На место самоубийцы, доведенного до отчаянья.
На таких вот суденышках люди сживаются так, что не заменяешь ушедшего, а делаешься его новым существованием. Нет тяжелее бремени, чем наследовать тень человека, жаждавшего от нее избавиться! Всеми угадываемая, рыщущая среди событий, она питается малейшей схожестью и прикипает.
Что за матроса он менял?
Этот дальний пирс, куда должен подойти «Морж», принадлежал громадному холодильнику, обслуживавшему все охотское побережье. Внешне похожий на каземат, он уходил содержанием глубоко под землю, где этажами размещались холодильные камеры. Сейчас пирс занимало номерное военное судно с большими катушками телеграфного кабеля на корме. Никакие катера с Холмино сюда не ходили, повезло с кабелеукладчиком, согласившимся подбросить с военпорта. Вояка явился с деловым видом, и все для того, чтобы прикорнуть у пирса!
В самом деле, место пустынное, с зелеными склонами горы Южной и, слагаемой с ней, мрачной горой Линдгольма. Проницаемая контрастной дымкой, протянувшейся от Петровской косы, эта гора проглядывалась до мелких жилок на граните, высясь географическим полушарием, сколлапсировавшим в виде гранитной скалы.
Пролив тоже радовал в эти часы матовой водой, напоминающей высокочувствительную амальгаму на фотопленке. Все манило отплытием, как первосуществованием, и, казалось, чайки, населявшие эту глушь, зарождались в толчках волн, в самости матовой амальгамы, и, тая и взлетая, обретали с полетом и непреклонность обитания, что обеспечивали им тяжелый клюв и легкие крылья.
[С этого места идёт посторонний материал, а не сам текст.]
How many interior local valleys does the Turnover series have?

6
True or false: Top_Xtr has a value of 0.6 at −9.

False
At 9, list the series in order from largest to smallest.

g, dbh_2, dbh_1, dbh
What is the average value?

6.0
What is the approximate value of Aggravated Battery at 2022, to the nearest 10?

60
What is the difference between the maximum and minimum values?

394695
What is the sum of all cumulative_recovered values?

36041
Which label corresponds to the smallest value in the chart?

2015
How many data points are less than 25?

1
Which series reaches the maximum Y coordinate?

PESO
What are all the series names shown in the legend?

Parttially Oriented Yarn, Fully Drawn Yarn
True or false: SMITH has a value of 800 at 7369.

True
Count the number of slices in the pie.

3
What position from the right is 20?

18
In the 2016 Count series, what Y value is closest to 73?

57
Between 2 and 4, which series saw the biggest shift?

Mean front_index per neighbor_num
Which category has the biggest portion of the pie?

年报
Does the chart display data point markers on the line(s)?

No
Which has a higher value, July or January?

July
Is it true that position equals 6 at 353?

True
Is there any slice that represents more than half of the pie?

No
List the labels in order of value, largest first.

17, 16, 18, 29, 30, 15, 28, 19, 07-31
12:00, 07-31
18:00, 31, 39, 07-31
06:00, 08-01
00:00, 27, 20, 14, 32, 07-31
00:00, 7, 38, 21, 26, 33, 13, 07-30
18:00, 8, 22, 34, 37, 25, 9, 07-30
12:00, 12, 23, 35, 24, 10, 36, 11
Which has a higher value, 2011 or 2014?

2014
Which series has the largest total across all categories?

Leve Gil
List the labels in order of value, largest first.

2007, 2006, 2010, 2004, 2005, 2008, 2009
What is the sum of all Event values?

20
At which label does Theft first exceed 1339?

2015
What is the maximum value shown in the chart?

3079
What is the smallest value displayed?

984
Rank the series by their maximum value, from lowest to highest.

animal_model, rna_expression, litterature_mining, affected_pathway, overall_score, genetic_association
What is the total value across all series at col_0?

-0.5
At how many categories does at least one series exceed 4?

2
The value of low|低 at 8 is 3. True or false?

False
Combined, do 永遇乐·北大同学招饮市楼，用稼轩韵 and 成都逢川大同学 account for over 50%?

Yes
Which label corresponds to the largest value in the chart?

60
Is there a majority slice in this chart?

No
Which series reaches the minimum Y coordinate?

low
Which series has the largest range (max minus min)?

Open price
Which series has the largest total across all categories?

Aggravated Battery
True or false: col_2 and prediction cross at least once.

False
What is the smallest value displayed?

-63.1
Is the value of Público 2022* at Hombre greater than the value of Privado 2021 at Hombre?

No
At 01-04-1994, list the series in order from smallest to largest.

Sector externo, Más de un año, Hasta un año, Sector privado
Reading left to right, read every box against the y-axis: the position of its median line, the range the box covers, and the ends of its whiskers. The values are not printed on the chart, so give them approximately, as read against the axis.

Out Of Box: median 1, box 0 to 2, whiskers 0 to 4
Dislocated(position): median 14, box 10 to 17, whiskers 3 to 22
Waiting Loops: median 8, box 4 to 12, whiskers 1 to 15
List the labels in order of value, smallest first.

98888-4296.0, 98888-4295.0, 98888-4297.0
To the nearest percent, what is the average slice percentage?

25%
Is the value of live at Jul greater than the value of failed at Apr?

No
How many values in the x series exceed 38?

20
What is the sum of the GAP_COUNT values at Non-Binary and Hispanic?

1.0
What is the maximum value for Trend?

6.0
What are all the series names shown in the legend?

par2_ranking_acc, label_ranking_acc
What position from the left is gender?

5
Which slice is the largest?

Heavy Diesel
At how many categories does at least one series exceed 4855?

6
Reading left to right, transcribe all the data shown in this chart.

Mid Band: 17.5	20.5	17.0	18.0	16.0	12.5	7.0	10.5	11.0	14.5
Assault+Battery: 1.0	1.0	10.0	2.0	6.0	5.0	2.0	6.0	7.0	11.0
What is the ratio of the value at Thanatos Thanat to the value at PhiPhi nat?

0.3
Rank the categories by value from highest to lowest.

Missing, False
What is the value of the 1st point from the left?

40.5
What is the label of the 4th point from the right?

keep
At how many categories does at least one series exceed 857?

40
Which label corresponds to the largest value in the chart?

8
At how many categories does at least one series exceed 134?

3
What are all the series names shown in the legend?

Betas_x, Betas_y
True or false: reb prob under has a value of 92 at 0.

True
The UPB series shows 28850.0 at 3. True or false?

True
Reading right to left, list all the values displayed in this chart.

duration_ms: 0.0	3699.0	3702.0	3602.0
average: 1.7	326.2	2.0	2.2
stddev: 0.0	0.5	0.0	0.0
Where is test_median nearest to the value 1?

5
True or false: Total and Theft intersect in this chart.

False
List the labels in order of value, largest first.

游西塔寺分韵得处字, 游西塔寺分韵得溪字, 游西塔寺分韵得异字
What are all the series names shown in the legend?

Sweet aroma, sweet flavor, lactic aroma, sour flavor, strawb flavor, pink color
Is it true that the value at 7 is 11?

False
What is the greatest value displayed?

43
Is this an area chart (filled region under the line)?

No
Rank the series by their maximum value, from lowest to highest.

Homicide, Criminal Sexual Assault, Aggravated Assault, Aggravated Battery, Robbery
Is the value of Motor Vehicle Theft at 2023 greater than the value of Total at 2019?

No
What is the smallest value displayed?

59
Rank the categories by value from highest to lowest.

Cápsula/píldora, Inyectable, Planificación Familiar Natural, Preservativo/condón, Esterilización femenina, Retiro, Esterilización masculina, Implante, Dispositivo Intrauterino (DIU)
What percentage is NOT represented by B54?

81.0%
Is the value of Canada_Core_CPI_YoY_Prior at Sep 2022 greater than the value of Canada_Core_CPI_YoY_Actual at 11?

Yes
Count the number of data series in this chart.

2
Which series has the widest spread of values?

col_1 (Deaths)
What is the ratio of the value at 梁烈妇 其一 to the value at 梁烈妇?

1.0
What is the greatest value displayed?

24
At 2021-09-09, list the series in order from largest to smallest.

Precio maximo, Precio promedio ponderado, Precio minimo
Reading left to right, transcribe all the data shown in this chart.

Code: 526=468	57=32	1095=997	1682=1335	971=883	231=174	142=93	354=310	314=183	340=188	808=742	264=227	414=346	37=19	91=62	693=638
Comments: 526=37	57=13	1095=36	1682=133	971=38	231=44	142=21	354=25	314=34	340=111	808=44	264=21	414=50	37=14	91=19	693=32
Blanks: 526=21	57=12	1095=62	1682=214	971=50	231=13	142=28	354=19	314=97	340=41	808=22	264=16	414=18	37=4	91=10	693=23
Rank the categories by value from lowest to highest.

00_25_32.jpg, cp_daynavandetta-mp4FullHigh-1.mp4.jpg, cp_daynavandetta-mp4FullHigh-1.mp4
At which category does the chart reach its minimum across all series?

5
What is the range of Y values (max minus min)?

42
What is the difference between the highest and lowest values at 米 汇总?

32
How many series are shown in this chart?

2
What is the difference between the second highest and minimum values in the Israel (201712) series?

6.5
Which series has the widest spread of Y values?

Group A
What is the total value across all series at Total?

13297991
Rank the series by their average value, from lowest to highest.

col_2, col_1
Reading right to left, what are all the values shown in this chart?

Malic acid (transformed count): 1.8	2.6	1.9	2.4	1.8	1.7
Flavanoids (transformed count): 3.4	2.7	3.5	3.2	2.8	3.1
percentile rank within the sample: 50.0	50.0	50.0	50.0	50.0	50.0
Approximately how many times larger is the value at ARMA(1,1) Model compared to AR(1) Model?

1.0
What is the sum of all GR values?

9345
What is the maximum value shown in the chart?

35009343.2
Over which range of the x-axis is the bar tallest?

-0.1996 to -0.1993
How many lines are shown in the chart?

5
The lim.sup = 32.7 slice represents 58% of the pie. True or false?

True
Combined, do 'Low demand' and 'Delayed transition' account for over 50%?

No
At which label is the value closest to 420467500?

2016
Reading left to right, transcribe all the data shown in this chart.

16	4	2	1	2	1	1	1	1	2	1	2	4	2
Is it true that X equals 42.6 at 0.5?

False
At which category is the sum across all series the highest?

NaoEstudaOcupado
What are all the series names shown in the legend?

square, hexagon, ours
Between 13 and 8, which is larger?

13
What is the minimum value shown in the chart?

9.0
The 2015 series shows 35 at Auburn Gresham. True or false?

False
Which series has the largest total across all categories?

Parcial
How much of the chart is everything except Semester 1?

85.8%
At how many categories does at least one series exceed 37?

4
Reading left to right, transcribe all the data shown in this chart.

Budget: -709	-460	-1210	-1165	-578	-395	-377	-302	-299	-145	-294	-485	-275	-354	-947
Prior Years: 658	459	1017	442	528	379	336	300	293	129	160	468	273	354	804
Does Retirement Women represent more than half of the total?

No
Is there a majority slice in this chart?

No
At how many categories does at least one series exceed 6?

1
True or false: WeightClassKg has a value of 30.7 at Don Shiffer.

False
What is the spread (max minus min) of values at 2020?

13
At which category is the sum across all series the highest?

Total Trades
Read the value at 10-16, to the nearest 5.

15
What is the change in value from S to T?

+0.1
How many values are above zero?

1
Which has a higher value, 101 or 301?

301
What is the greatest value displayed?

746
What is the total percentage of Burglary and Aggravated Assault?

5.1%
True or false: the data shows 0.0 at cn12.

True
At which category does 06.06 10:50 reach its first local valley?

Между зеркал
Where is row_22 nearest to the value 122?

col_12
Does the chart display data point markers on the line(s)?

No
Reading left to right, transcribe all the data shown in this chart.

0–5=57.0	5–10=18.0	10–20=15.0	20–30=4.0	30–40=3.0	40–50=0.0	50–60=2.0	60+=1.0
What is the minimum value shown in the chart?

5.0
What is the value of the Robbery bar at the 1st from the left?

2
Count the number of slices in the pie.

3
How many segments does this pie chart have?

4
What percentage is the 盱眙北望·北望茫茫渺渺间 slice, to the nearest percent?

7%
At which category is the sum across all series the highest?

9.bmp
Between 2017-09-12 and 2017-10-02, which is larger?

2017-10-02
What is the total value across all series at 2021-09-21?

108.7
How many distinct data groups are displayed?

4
Время шло, волнение нарастало, он вскакивал со швартовой тумбы, на которой сидел, и почти бежал скорым шагом – больше из тяги запрятаться, чем по нужде, – в деревянную, выкрашенную известью, непосещаемую уборную, словно сохранившуюся в первобытном виде: сухую, опрятную, с листочками нарезанной газеты на гвоздике, сладко приванивающую детством, со столетней войной гудящей мухи с пауком.
При первом еще посещении приметил за железнодорожным тупиком приведенный тепловозом и брошенный на путях бесхозный вагон с вином. Вагон сопровождала черная пара существ в зимней одежде, заросших до неправдоподобия.
Сколько же они добирались сюда, если выбросили из вагона желтую, осыпавшуюся новогоднюю елку? Даже среди черных, бывает, попадаются люди, у кого жизнь не малина! Подглядывая сейчас за ними в щелку, он увидел, как сопровождающие, представ голым мужчиной и голой женщиной, переоблачались среди винных бочек в другую вроде одежду.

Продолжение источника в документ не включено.